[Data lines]

————————

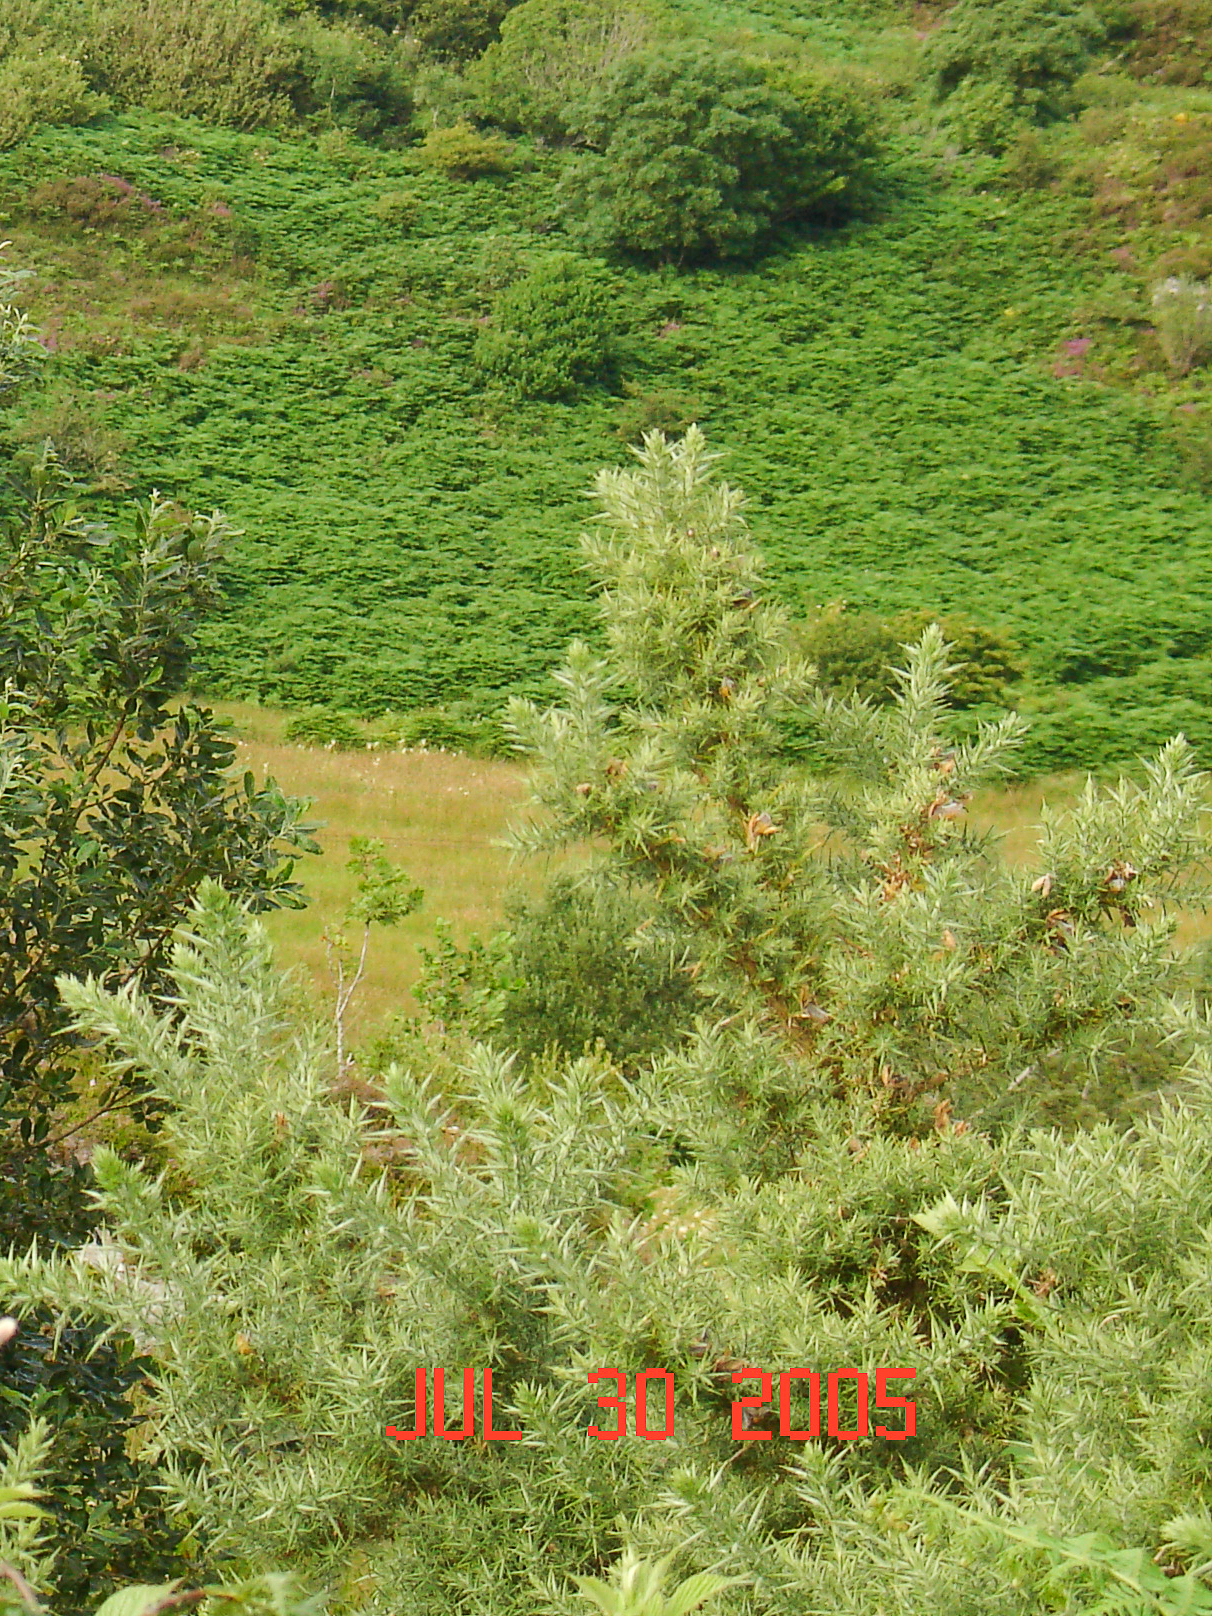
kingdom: Plantae
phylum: Tracheophyta
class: Magnoliopsida
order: Fabales
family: Fabaceae
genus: Ulex
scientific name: Ulex europaeus
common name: Common gorse
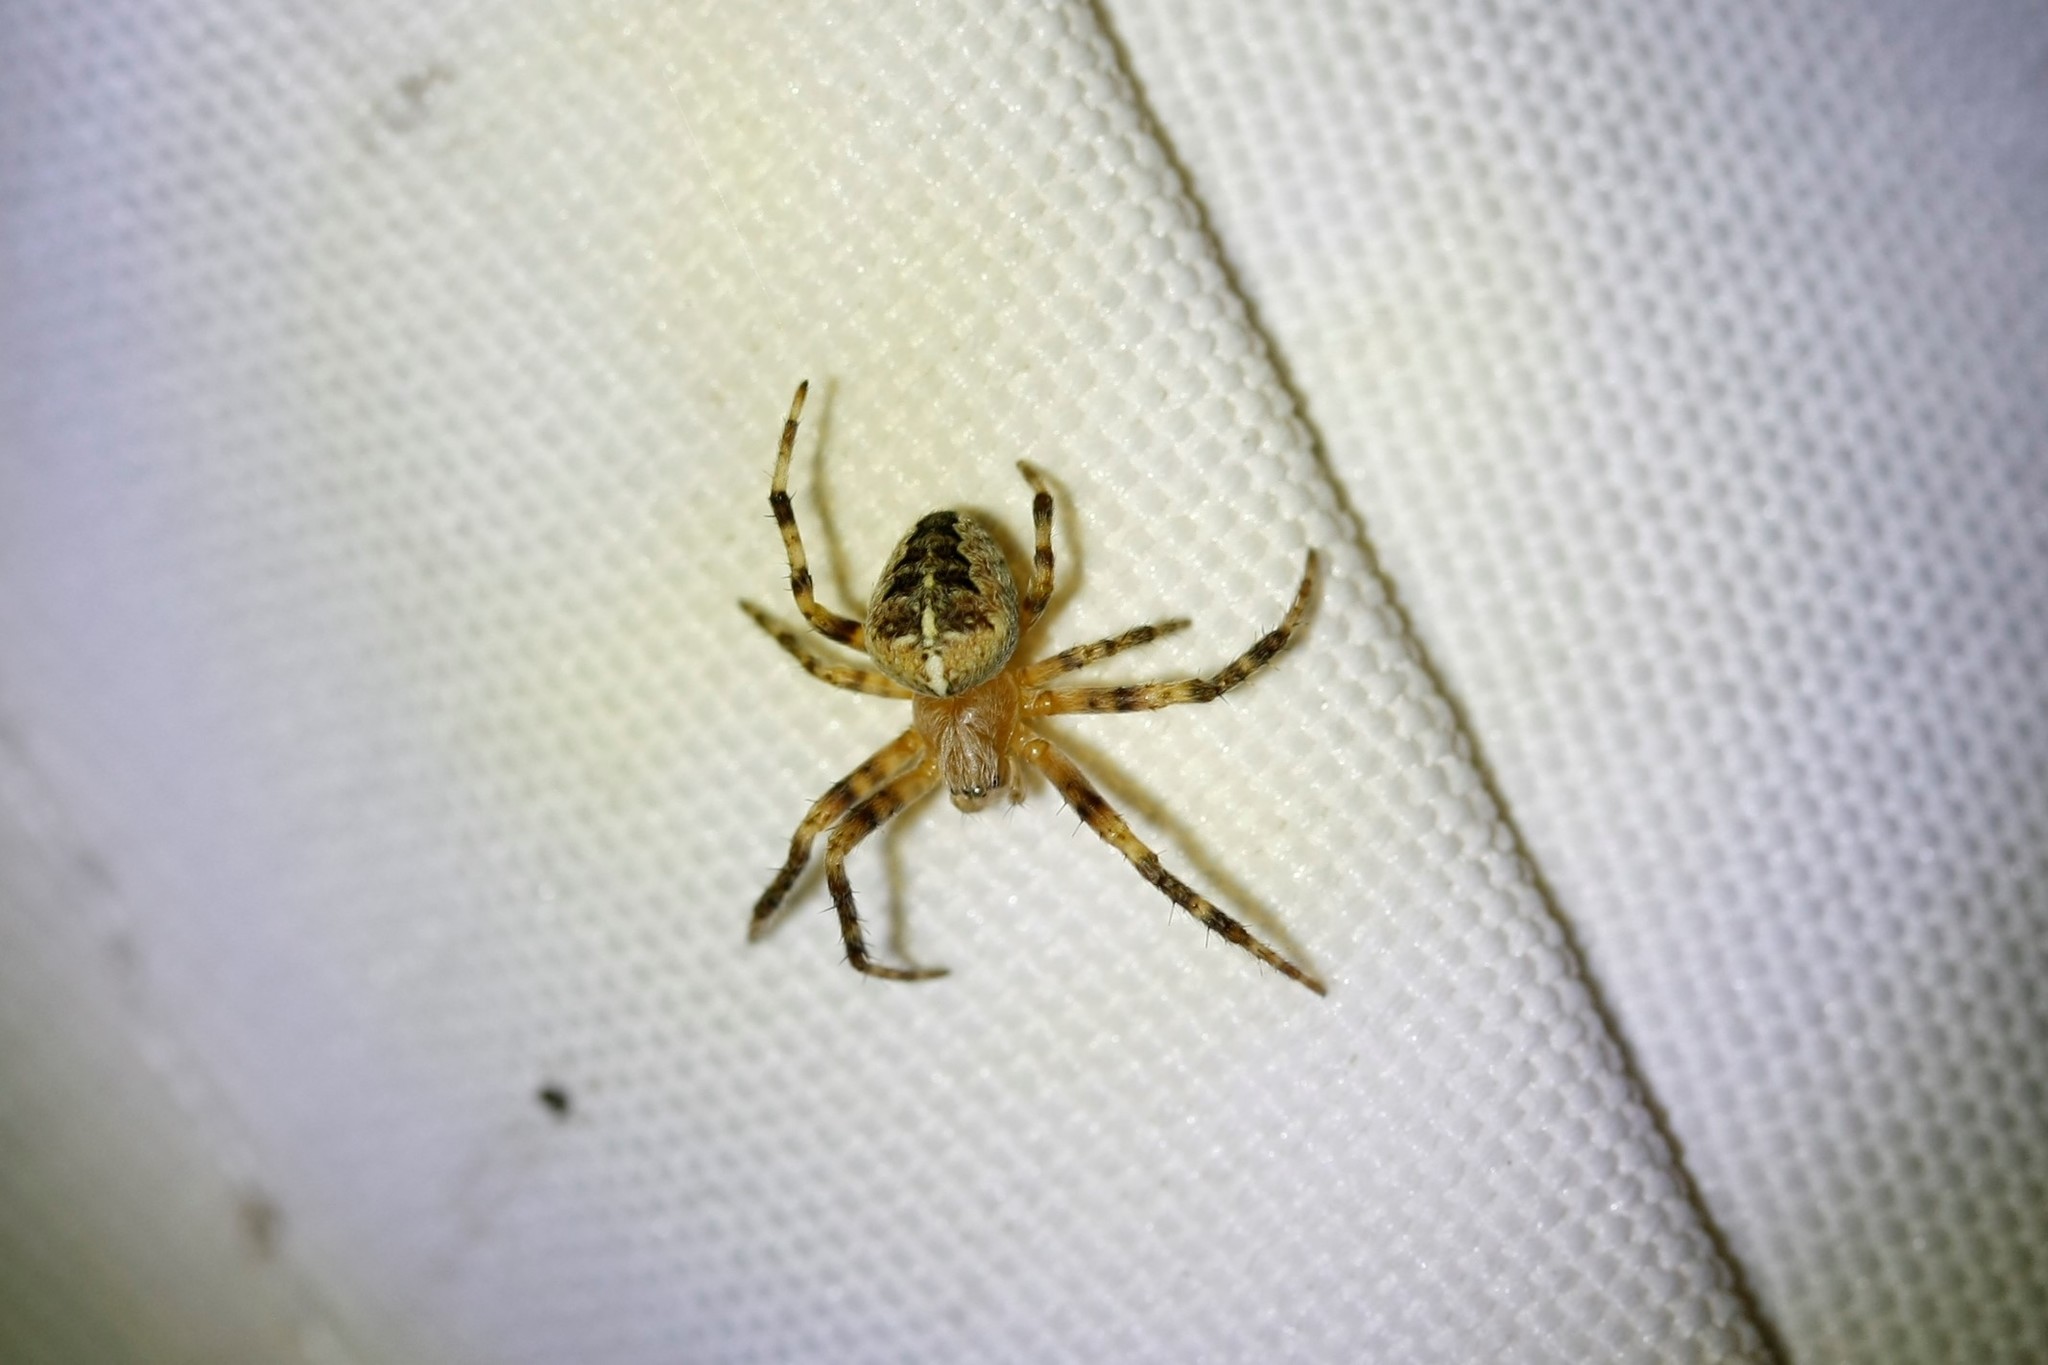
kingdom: Animalia
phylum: Arthropoda
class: Arachnida
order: Araneae
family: Araneidae
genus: Araneus
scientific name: Araneus diadematus
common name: Cross orbweaver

————————

# WHAT IS REQUIRED
Put the lines of the material into a JSON list of strings, one string per line, with blank lines omitted. Leave the pictures out of the list.

# THE REPLY
[
  "kingdom: Plantae",
  "phylum: Tracheophyta",
  "class: Magnoliopsida",
  "order: Fabales",
  "family: Fabaceae",
  "genus: Ulex",
  "scientific name: Ulex europaeus",
  "common name: Common gorse",
  "kingdom: Animalia",
  "phylum: Arthropoda",
  "class: Arachnida",
  "order: Araneae",
  "family: Araneidae",
  "genus: Araneus",
  "scientific name: Araneus diadematus",
  "common name: Cross orbweaver"
]